WHAT YOU SHOULD DO
Copy, exactly and without additions, every line in the records below from the one holding "ML do plików" through the one holding "Pte. Luis Sáenz Peña 210 (CP1110)", both ends included.

MATERIAL TO PROCESS
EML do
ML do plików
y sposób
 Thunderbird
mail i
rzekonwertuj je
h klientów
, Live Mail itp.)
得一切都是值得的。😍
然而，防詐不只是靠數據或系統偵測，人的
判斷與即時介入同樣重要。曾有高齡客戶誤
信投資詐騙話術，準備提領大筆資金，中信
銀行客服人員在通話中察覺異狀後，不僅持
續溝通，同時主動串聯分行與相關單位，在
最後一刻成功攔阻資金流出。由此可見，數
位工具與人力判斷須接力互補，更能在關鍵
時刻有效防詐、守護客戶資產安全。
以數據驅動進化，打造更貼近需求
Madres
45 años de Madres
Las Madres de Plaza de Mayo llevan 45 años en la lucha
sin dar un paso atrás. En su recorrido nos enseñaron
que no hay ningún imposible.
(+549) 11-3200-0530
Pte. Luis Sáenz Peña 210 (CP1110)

...

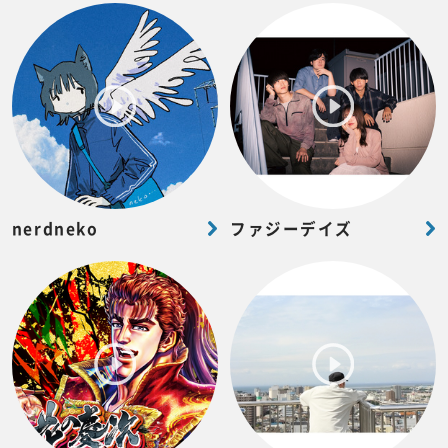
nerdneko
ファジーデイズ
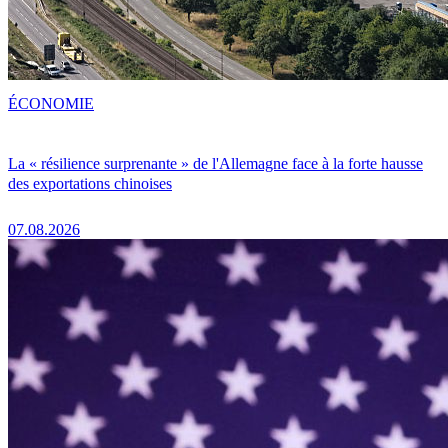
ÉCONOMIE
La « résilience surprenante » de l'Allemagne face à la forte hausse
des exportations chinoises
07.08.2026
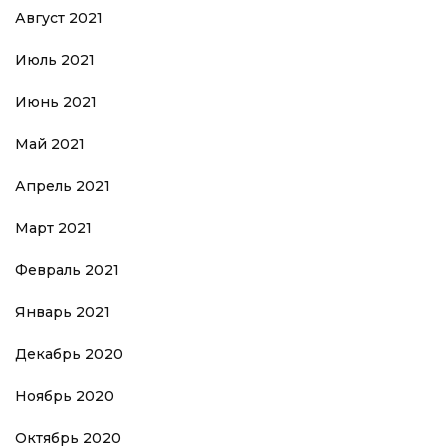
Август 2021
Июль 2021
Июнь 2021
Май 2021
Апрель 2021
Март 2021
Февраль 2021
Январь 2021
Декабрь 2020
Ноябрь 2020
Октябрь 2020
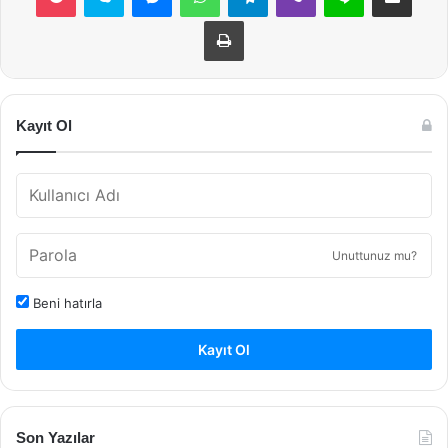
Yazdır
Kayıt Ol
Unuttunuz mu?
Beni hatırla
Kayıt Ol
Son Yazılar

ANSWER BOX
ML do plików
y sposób
 Thunderbird
mail i
rzekonwertuj je
h klientów
, Live Mail itp.)
得一切都是值得的。😍
然而，防詐不只是靠數據或系統偵測，人的
判斷與即時介入同樣重要。曾有高齡客戶誤
信投資詐騙話術，準備提領大筆資金，中信
銀行客服人員在通話中察覺異狀後，不僅持
續溝通，同時主動串聯分行與相關單位，在
最後一刻成功攔阻資金流出。由此可見，數
位工具與人力判斷須接力互補，更能在關鍵
時刻有效防詐、守護客戶資產安全。
以數據驅動進化，打造更貼近需求
Madres
45 años de Madres
Las Madres de Plaza de Mayo llevan 45 años en la lucha
sin dar un paso atrás. En su recorrido nos enseñaron
que no hay ningún imposible.
(+549) 11-3200-0530
Pte. Luis Sáenz Peña 210 (CP1110)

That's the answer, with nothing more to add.